At step 507, the device 100 refreshes reachability graph. For instance, once the new recovery paths have consumed some network resources, the original reachability graph may not be valid anymore. Thus, the device 100 may refresh the reachability graph with new network resource status.

At step 508, the device 100 finds cost least recovery paths.

The loop process in step 504 continues and for each failure and each failed service, the device 100. Moreover, the device 100 may always find the least cost recovery path.

At step 509, the device 100 balances the wavelength and regenerators.

Moreover, both of the wavelengths and regenerators are network resources, and they should be used according to operator’s objectives. For example, more regenerators could reduce the wavelengths required; and fewer regenerators may result in more wavelengths being used. Accordingly, the device 100 performs the optimization process and may provide a knob in order to control the balance between these two resources.

At step 510, the device 100 performs a global optimization.

For instance, the required number of regenerators and link wavelengths may strongly depend on the order of consideration of failures and affected services. Moreover, in order to further reduce the network resources required for failure-dependent recovery, the optimization process may include a global adjustment phase to improve the backup resource sharing. The device 100 may further reduce overall network resources reserved or may further increase the number of services recovered under some failures.

Furthermore, after the device 100, for example, its centralized controller finds the specific backup paths for each service under different failures, it will push the recovery paths to the end nodes of each demand through Signal Sl to fill the recovery look-up table.

Moreover, upon a failure detection, the head-end node of the failed service will be notified about the failure, and it will select the correct backup path for the network recovery. Once the recovery process converges, the device 100, e.g., its centralized controller may retrieve the new network status as well as the working demands. The whole process may start again in an iterative procedure in order to fully make use of the available network resources.

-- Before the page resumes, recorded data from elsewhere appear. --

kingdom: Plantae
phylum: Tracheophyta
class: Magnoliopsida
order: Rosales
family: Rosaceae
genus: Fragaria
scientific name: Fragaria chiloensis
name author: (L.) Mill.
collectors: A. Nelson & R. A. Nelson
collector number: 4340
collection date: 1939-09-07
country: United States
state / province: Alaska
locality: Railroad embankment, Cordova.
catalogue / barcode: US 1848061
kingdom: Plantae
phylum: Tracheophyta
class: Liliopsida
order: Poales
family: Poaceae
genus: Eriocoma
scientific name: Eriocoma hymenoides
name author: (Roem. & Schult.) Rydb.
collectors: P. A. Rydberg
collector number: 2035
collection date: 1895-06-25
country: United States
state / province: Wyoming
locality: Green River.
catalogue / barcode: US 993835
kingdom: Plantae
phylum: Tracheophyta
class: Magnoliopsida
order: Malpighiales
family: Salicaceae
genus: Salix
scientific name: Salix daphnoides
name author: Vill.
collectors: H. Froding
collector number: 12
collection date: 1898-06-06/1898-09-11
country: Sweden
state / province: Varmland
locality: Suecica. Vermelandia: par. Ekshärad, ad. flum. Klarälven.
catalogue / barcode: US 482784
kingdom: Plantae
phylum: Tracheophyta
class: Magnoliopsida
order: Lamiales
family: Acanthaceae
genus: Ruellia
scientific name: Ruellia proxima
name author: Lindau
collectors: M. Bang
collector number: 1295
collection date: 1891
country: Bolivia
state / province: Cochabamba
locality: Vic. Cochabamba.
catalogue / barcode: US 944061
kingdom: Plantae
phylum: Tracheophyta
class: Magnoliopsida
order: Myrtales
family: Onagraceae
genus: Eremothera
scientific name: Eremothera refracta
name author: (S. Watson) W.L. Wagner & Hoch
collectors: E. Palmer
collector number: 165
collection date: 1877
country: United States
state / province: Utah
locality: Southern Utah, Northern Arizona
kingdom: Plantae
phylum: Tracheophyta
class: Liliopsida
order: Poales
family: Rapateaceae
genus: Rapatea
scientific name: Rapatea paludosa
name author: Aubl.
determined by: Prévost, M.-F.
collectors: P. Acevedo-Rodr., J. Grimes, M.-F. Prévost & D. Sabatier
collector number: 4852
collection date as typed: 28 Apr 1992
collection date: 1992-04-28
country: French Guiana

The present invention has been described in conjunction with various embodiments as examples as well as implementations. However, other variations can be understood and effected by those persons skilled in the art and practicing the claimed invention, from the studies of the drawings, this disclosure and the independent claims. In the claims as well as in the description the word“comprising” does not exclude other elements or steps and the indefinite article“a” or“an” does not exclude a plurality. A single element or other unit may fulfill the functions of several entities or items recited in the claims. The mere fact that certain measures are recited in the mutual different dependent claims does not indicate that a combination of these measures cannot be used in an advantageous implementation.